■ Problem statement ■
Please lay out the lines below as a Markdown table with the columns Row and Line, leaving out any blank lines. Include only the part that opens with the line containing "genus: Gymnandrosoma" and closes with the line containing "family: Salticidae", with both of those lines in the table.
----
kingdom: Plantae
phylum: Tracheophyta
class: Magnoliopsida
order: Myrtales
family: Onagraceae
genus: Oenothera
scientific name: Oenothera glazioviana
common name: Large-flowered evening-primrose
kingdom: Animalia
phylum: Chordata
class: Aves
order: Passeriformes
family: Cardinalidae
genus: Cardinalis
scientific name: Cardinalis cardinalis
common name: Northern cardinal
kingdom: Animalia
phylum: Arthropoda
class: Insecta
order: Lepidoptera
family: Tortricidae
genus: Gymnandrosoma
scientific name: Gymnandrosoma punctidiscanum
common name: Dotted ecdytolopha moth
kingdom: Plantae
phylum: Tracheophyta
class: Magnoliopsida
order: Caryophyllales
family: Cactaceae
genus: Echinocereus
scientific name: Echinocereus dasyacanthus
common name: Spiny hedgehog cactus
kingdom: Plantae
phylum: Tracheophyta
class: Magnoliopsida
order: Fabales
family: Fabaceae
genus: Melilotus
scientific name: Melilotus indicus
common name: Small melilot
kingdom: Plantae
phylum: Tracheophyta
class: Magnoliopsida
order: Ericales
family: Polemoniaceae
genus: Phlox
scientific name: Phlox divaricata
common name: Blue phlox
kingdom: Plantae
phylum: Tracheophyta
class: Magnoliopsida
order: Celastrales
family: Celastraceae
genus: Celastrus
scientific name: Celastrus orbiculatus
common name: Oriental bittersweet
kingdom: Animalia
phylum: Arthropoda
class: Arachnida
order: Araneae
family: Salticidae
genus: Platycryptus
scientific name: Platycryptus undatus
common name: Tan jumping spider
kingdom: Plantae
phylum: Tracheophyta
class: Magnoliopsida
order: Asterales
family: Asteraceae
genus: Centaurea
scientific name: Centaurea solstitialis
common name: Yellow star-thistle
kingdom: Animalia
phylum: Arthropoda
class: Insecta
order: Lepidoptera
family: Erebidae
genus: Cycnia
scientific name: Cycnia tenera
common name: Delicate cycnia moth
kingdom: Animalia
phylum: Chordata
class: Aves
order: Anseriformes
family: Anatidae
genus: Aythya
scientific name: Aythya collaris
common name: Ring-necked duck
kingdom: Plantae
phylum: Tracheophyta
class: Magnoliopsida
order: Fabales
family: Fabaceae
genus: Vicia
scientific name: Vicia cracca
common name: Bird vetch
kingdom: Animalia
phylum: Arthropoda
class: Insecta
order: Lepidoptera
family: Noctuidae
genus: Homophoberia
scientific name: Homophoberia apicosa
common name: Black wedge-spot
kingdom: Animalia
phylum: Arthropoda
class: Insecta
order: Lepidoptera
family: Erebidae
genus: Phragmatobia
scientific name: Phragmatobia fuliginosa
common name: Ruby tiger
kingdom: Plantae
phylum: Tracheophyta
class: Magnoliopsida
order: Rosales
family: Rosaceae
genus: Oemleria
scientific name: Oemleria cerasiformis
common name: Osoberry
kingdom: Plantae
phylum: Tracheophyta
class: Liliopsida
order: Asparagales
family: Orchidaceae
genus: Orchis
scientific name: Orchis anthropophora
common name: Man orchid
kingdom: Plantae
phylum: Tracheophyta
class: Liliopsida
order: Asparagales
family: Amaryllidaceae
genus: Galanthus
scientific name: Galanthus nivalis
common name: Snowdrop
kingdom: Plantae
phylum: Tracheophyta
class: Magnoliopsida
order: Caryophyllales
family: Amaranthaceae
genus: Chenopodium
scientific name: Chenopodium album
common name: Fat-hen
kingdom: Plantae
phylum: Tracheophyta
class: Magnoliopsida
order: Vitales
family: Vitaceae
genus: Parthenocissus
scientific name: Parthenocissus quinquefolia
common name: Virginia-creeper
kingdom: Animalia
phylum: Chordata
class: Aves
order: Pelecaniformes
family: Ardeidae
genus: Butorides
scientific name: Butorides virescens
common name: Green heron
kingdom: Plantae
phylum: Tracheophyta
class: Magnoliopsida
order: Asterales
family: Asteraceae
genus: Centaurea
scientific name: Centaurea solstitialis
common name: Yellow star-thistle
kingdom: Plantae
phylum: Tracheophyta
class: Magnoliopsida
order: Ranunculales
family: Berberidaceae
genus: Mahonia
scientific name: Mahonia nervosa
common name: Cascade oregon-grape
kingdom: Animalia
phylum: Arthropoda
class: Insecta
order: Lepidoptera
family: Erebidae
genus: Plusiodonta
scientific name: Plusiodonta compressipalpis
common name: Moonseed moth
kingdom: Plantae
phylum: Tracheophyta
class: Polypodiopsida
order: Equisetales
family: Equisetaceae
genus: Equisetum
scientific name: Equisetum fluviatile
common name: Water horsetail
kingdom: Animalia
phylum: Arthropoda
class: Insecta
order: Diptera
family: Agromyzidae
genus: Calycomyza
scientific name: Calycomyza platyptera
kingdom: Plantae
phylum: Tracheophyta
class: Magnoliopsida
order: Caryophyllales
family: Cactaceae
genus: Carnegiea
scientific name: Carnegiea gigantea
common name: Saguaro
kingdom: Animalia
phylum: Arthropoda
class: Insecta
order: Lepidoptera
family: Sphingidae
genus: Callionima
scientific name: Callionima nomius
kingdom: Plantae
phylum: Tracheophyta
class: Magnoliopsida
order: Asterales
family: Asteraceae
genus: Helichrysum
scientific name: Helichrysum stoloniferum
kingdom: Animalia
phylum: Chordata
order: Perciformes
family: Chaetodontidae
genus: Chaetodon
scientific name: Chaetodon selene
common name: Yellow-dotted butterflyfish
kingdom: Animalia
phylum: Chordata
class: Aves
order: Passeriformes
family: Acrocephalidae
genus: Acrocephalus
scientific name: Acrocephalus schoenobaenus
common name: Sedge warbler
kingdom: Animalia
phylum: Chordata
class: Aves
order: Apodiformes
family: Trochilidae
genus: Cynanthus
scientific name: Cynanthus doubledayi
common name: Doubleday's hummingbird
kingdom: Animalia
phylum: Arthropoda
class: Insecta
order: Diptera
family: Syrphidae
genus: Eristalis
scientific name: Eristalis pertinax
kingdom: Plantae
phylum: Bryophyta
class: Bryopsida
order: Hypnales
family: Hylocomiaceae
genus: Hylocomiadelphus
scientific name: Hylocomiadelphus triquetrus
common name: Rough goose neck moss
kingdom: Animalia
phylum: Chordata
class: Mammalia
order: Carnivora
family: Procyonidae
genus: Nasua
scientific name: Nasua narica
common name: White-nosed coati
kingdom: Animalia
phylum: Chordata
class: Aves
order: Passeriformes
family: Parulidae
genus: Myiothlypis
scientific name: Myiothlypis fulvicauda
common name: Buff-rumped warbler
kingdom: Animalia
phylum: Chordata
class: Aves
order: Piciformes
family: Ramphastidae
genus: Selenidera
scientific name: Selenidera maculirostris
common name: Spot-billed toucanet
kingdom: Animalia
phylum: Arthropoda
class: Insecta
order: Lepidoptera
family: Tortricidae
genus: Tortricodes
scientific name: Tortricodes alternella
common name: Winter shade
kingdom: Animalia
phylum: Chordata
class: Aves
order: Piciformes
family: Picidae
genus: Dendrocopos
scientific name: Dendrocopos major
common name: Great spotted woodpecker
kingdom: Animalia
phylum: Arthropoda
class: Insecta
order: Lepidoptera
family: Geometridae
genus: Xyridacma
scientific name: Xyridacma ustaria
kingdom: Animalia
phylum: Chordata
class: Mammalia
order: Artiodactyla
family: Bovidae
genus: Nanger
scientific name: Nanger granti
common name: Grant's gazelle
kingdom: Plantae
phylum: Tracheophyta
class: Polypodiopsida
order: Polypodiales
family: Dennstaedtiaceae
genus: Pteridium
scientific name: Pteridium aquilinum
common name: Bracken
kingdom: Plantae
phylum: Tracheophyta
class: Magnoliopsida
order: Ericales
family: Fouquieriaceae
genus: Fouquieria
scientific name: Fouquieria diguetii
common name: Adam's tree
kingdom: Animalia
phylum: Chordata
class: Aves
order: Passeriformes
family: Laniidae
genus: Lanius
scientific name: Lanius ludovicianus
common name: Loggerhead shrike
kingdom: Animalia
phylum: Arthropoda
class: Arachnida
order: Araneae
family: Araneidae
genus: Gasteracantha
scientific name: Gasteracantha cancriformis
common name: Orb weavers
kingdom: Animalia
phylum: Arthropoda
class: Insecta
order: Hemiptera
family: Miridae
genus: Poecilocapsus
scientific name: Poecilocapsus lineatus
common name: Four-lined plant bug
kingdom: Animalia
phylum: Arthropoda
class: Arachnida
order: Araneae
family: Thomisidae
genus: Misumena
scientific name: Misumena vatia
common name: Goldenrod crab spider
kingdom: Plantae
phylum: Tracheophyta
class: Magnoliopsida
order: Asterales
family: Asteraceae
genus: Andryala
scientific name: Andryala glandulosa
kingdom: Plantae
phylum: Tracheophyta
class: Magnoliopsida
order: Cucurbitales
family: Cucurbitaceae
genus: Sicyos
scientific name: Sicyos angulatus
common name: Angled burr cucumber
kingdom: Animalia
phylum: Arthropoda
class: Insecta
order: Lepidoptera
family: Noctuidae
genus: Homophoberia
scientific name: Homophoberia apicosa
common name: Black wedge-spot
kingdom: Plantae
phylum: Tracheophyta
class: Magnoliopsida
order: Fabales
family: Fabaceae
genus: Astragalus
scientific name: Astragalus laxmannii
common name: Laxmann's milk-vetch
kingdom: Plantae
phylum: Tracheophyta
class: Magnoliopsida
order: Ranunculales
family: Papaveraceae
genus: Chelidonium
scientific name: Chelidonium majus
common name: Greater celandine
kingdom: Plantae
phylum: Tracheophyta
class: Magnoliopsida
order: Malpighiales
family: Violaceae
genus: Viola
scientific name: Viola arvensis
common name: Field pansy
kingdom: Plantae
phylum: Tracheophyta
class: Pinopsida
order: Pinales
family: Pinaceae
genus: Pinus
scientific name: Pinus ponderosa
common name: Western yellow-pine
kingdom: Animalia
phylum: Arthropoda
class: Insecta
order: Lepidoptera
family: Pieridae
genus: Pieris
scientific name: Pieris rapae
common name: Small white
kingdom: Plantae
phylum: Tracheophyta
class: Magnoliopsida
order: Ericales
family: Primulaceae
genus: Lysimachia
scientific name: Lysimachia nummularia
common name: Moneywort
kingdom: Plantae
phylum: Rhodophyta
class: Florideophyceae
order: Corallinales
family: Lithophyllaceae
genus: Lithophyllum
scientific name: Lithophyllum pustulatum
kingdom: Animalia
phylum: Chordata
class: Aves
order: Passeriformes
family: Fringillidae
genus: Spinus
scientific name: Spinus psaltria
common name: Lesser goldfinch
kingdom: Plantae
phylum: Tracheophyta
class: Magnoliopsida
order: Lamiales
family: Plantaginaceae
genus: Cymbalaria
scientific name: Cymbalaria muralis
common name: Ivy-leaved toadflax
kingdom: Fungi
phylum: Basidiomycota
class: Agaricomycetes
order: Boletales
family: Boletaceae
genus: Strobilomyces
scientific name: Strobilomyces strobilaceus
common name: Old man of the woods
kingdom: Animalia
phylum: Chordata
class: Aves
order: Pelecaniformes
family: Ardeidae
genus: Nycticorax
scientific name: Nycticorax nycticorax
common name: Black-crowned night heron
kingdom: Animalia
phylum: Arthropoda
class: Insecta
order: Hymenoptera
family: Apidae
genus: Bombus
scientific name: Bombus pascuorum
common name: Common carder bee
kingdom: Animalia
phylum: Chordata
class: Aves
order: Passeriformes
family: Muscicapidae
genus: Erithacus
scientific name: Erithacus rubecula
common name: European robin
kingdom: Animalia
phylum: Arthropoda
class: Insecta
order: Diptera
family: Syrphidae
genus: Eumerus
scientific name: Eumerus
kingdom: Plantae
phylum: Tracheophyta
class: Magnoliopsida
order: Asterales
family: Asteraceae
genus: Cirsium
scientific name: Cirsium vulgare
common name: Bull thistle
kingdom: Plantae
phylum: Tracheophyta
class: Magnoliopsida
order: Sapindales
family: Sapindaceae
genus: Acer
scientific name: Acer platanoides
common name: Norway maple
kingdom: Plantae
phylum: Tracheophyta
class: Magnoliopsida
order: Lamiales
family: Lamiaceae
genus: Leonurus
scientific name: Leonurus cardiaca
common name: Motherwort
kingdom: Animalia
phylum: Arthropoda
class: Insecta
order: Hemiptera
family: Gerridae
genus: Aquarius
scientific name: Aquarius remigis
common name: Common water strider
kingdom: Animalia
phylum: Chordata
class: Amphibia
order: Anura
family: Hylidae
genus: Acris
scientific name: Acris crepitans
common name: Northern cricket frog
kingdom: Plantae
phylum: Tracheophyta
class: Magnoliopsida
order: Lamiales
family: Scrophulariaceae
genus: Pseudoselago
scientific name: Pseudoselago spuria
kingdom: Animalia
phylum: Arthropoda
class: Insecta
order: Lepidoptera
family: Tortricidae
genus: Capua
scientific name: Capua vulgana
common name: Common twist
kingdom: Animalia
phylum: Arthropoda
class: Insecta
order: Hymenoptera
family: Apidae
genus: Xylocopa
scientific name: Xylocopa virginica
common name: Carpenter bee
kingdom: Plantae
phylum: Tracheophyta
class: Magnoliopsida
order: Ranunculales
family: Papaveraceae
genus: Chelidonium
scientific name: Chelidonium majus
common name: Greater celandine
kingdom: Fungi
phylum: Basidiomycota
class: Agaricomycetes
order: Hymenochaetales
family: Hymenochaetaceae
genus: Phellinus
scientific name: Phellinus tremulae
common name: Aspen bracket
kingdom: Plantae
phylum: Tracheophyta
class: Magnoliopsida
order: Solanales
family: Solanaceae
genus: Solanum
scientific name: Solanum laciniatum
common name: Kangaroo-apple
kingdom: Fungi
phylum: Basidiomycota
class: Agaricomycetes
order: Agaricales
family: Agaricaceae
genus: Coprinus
----
■ Solution to this exercise ■
| Row | Line |
|---|---|
| 1 | genus: Gymnandrosoma |
| 2 | scientific name: Gymnandrosoma punctidiscanum |
| 3 | common name: Dotted ecdytolopha moth |
| 4 | kingdom: Plantae |
| 5 | phylum: Tracheophyta |
| 6 | class: Magnoliopsida |
| 7 | order: Caryophyllales |
| 8 | family: Cactaceae |
| 9 | genus: Echinocereus |
| 10 | scientific name: Echinocereus dasyacanthus |
| 11 | common name: Spiny hedgehog cactus |
| 12 | kingdom: Plantae |
| 13 | phylum: Tracheophyta |
| 14 | class: Magnoliopsida |
| 15 | order: Fabales |
| 16 | family: Fabaceae |
| 17 | genus: Melilotus |
| 18 | scientific name: Melilotus indicus |
| 19 | common name: Small melilot |
| 20 | kingdom: Plantae |
| 21 | phylum: Tracheophyta |
| 22 | class: Magnoliopsida |
| 23 | order: Ericales |
| 24 | family: Polemoniaceae |
| 25 | genus: Phlox |
| 26 | scientific name: Phlox divaricata |
| 27 | common name: Blue phlox |
| 28 | kingdom: Plantae |
| 29 | phylum: Tracheophyta |
| 30 | class: Magnoliopsida |
| 31 | order: Celastrales |
| 32 | family: Celastraceae |
| 33 | genus: Celastrus |
| 34 | scientific name: Celastrus orbiculatus |
| 35 | common name: Oriental bittersweet |
| 36 | kingdom: Animalia |
| 37 | phylum: Arthropoda |
| 38 | class: Arachnida |
| 39 | order: Araneae |
| 40 | family: Salticidae |